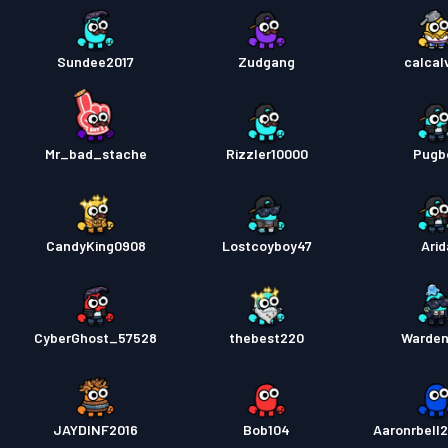
Sundee2017
Zudgang
calcal
Mr_bad_stache
Rizzler10000
Pugb
CandyKing0908
Lostcoyboy47
Arid
CyberGhost_57528
thebest220
Warde
JAYDINF2016
Bob104
Aaronrbell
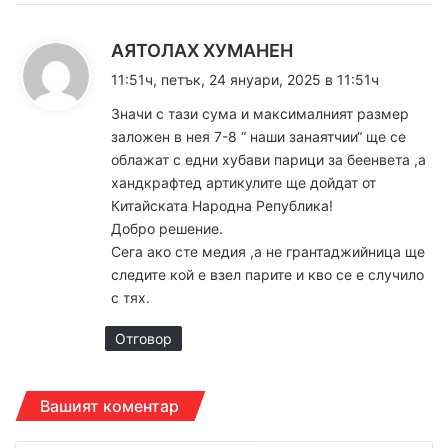
к
АЯТОЛАХ ХУМАНЕН
а
11:51ч, петък, 24 януари, 2025 в 11:51ч
з
Значи с тази сума и максималният размер
а
заложен в нея 7-8 “ наши занаятчии“ ще се
:
облажат с едни хубави парици за беенвета ,а
хандкрафтед артикулите ще дойдат от
Китайската Народна Република!
Добро решение.
Сега ако сте медия ,а не грантаджийница ще
следите кой е взел парите и кво се е случило
с тях.
Отговор
Вашият коментар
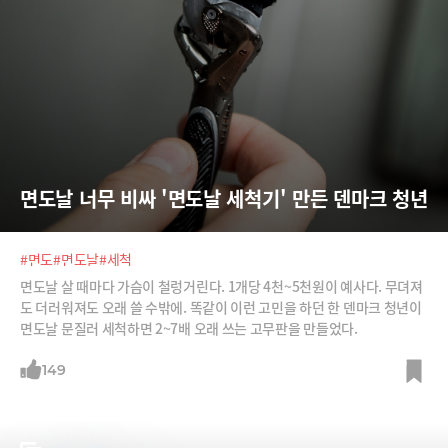
면도날 너무 비싸 '면도날 세척기' 만든 덴마크 청년
#면도
#면도날
#세척
면도날 살 때마다 가슴이 철렁거린다. 1개당 4천~5천원이 예사다. 무뎌져
도 더러워져도 오래 쓸 수밖에. 똑같이 이런 고민을 하던 한 덴마크 청년이
면도날 문질러 세척하면 2~7배 오래 쓰는 고무판을 만들었다.
149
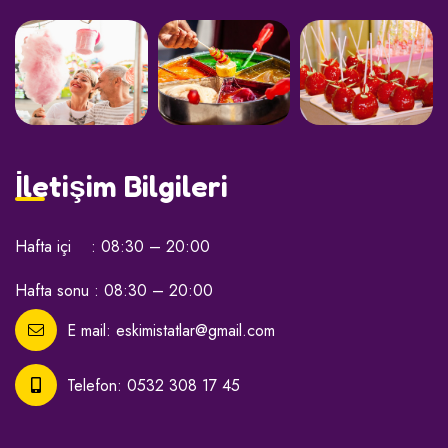
İletişim Bilgileri
Hafta içi : 08:30 – 20:00
Hafta sonu : 08:30 – 20:00
E mail:
eskimistatlar@gmail.com
Telefon:
0532 308 17 45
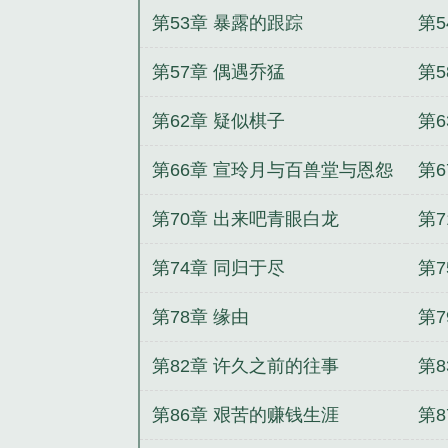
第53章 暴露的跟踪
第
第57章 偶遇乔猛
第
第62章 疑似棋子
第
第66章 宣玲月与百兽堂与恩怨
第
第70章 出来吧青眼白龙
第
第74章 同归于尽
第
第78章 缘由
第7
第82章 许久之前的往事
第8
第86章 艰苦的赚钱生涯
第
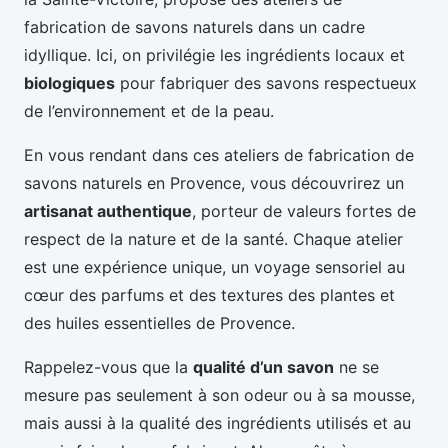
fabrication de savons naturels dans un cadre
idyllique. Ici, on privilégie les ingrédients locaux et
biologiques
pour fabriquer des savons respectueux
de l’environnement et de la peau.
En vous rendant dans ces ateliers de fabrication de
savons naturels en Provence, vous découvrirez un
artisanat authentique
, porteur de valeurs fortes de
respect de la nature et de la santé. Chaque atelier
est une expérience unique, un voyage sensoriel au
cœur des parfums et des textures des plantes et
des huiles essentielles de Provence.
Rappelez-vous que la
qualité d’un savon
ne se
mesure pas seulement à son odeur ou à sa mousse,
mais aussi à la qualité des ingrédients utilisés et au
______________________________
* [Work item] Take the material above from the line bearing "заложен в нея" through the line bearing "de l’environnement et de la peau." and write it out exactly, both end lines included. Pictures stay out.

* [Answer space]
заложен в нея 7-8 “ наши занаятчии“ ще се
:
облажат с едни хубави парици за беенвета ,а
хандкрафтед артикулите ще дойдат от
Китайската Народна Република!
Добро решение.
Сега ако сте медия ,а не грантаджийница ще
следите кой е взел парите и кво се е случило
с тях.
Отговор
Вашият коментар
면도날 너무 비싸 '면도날 세척기' 만든 덴마크 청년
#면도
#면도날
#세척
면도날 살 때마다 가슴이 철렁거린다. 1개당 4천~5천원이 예사다. 무뎌져
도 더러워져도 오래 쓸 수밖에. 똑같이 이런 고민을 하던 한 덴마크 청년이
면도날 문질러 세척하면 2~7배 오래 쓰는 고무판을 만들었다.
149
İletişim Bilgileri
Hafta içi : 08:30 – 20:00
Hafta sonu : 08:30 – 20:00
E mail:
eskimistatlar@gmail.com
Telefon:
0532 308 17 45
第53章 暴露的跟踪
第
第57章 偶遇乔猛
第
第62章 疑似棋子
第
第66章 宣玲月与百兽堂与恩怨
第
第70章 出来吧青眼白龙
第
第74章 同归于尽
第
第78章 缘由
第7
第82章 许久之前的往事
第8
第86章 艰苦的赚钱生涯
第
fabrication de savons naturels dans un cadre
idyllique. Ici, on privilégie les ingrédients locaux et
biologiques
pour fabriquer des savons respectueux
de l’environnement et de la peau.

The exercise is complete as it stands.